Dementia: The 2016 Michael Ramsey Prize Shortlist 5


Review of John Swinton, Dementia: Living in the Memories of God (SCM, 2012).



I confess that I approached this book with trepidation.  What I feared was a well-meaning but dull account of the symptoms and basic pastoral needs of those with dementia – worthy, but not very interesting.  What I found was quite different.  This book is a mixture of deep theological accounts of what it means to be human, and important reflections on love and living.  All of this is explored and brought to the surface in Swinton’s reflections on dementia.  All has repercussions far beyond caring for those with that illness.  This is another truly excellent book on the Michael Ramsey Prize shortlist.

Swinton starts with a question of identity.  He wants to be loved and cared for, just for who he is.  So the question becomes who is he?  This is, of course, compounded by issues around dementia, where people lose memories, act differently, fail to recognise loved ones and family members and so on.  A common place of dealing with dementia is to suggest that the person has ceased to be themselves.  Swinton strongly disagrees.  He argues that ‘devastating as dementia undoubtedly is, the human beings experiencing it do not dissolve.  They are certainly changed, and there is much suffering and cause for lament.  But these people remain tightly held within the memories of God.  It is our ideas about what humanness, the nature of the self, and self-fulfilment mean that will have to be dissolved and re-created’ (p. 15).

What follows is a challenging and moving attempt to rethink these categories of humanness, identity and fulfilment.  There are insights from philosophy, science, medicine, psychology as well as theology.  All are handled carefully and persuasively.  Swinton’s chapter on memory is particularly well done.  He refuses the simplistic understanding of memory as recollection.  Rather memories are constructed in the present, with a historical sense but also a connection to present needs and desires.  They are ‘collages or jigsaw puzzles rather than pictures or tape recordings’ (p. 208).  Divine memory too has a transformative power in the present.  Human memory is one mode of participating in this, but we are all dependant on divine memory to give us truth and identity and hope.  To suggest that those with advanced dementia are remembered by God is not, then, a bit of pastoral fluff.  Rather it is a statement about a common humanity.  Remembering people with dementia, by visiting them, praying for them, treating them with care and attention is a way in which the pastoral task participates in the activity of God.

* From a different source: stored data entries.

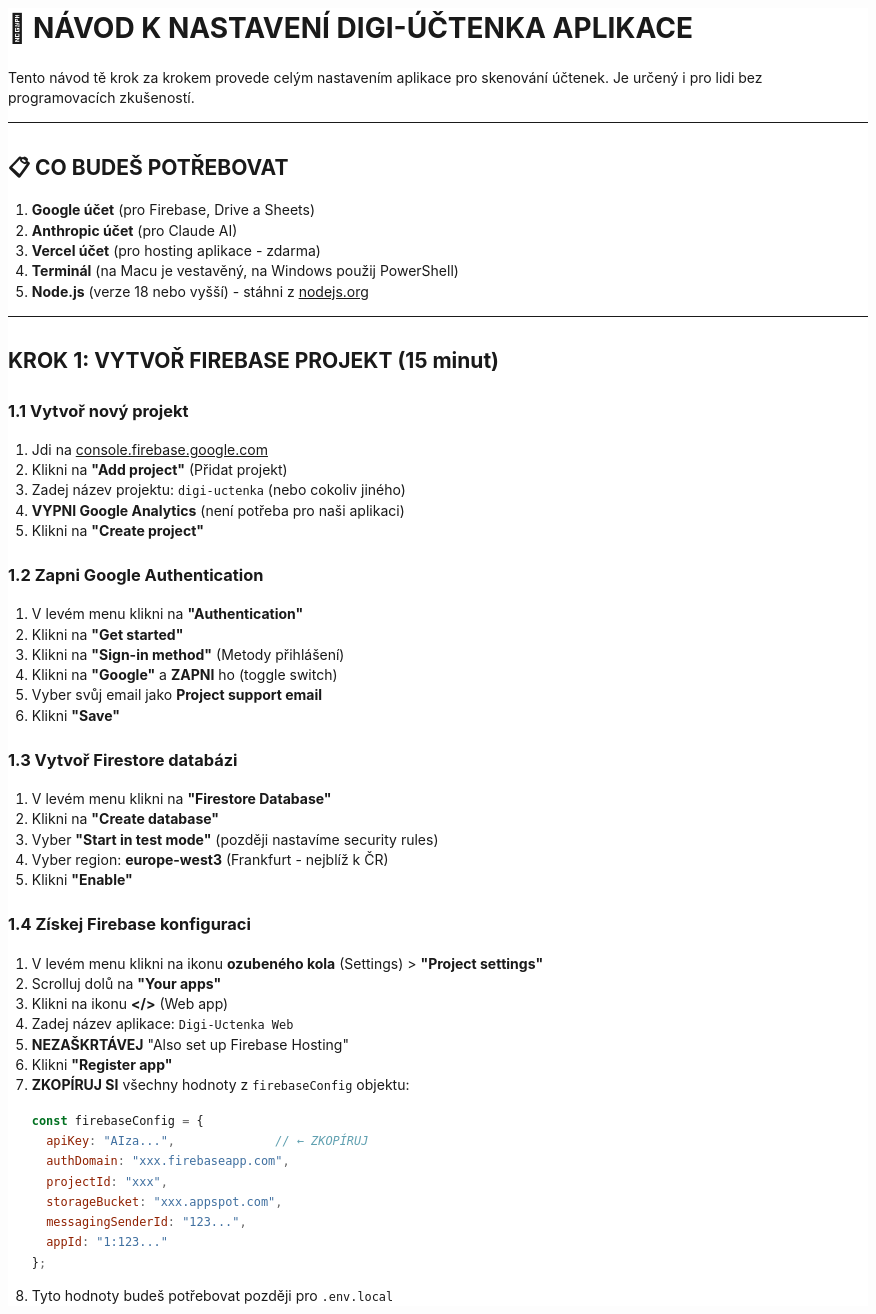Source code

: # 🚀 NÁVOD K NASTAVENÍ DIGI-ÚČTENKA APLIKACE

Tento návod tě krok za krokem provede celým nastavením aplikace pro skenování účtenek. Je určený i pro lidi bez programovacích zkušeností.

---

## 📋 CO BUDEŠ POTŘEBOVAT

1. **Google účet** (pro Firebase, Drive a Sheets)
2. **Anthropic účet** (pro Claude AI)
3. **Vercel účet** (pro hosting aplikace - zdarma)
4. **Terminál** (na Macu je vestavěný, na Windows použij PowerShell)
5. **Node.js** (verze 18 nebo vyšší) - stáhni z [nodejs.org](https://nodejs.org)

---

## KROK 1: VYTVOŘ FIREBASE PROJEKT (15 minut)

### 1.1 Vytvoř nový projekt
1. Jdi na [console.firebase.google.com](https://console.firebase.google.com)
2. Klikni na **"Add project"** (Přidat projekt)
3. Zadej název projektu: `digi-uctenka` (nebo cokoliv jiného)
4. **VYPNI Google Analytics** (není potřeba pro naši aplikaci)
5. Klikni na **"Create project"**

### 1.2 Zapni Google Authentication
1. V levém menu klikni na **"Authentication"**
2. Klikni na **"Get started"**
3. Klikni na **"Sign-in method"** (Metody přihlášení)
4. Klikni na **"Google"** a **ZAPNI** ho (toggle switch)
5. Vyber svůj email jako **Project support email**
6. Klikni **"Save"**

### 1.3 Vytvoř Firestore databázi
1. V levém menu klikni na **"Firestore Database"**
2. Klikni na **"Create database"**
3. Vyber **"Start in test mode"** (později nastavíme security rules)
4. Vyber region: **europe-west3** (Frankfurt - nejblíž k ČR)
5. Klikni **"Enable"**

### 1.4 Získej Firebase konfiguraci
1. V levém menu klikni na ikonu **ozubeného kola** (Settings) > **"Project settings"**
2. Scrolluj dolů na **"Your apps"**
3. Klikni na ikonu **</>** (Web app)
4. Zadej název aplikace: `Digi-Uctenka Web`
5. **NEZAŠKRTÁVEJ** "Also set up Firebase Hosting"
6. Klikni **"Register app"**
7. **ZKOPÍRUJ SI** všechny hodnoty z `firebaseConfig` objektu:
   ```javascript
   const firebaseConfig = {
     apiKey: "AIza...",              // ← ZKOPÍRUJ
     authDomain: "xxx.firebaseapp.com",
     projectId: "xxx",
     storageBucket: "xxx.appspot.com",
     messagingSenderId: "123...",
     appId: "1:123..."
   };
   ```
8. Tyto hodnoty budeš potřebovat později pro `.env.local`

There is rigour and steel in Swinton’s pastoral theology – this is no well meaning piece of hand-wringing.  But it is coupled with a humanity and a pastoral sense that means that all of the careful, deep and detailed argument never forgets that those who suffer with, or alongside, dementia are human beings.  This is pastoral theology at its very best.  Swinton has done a great service to the church, and to those in need of its care.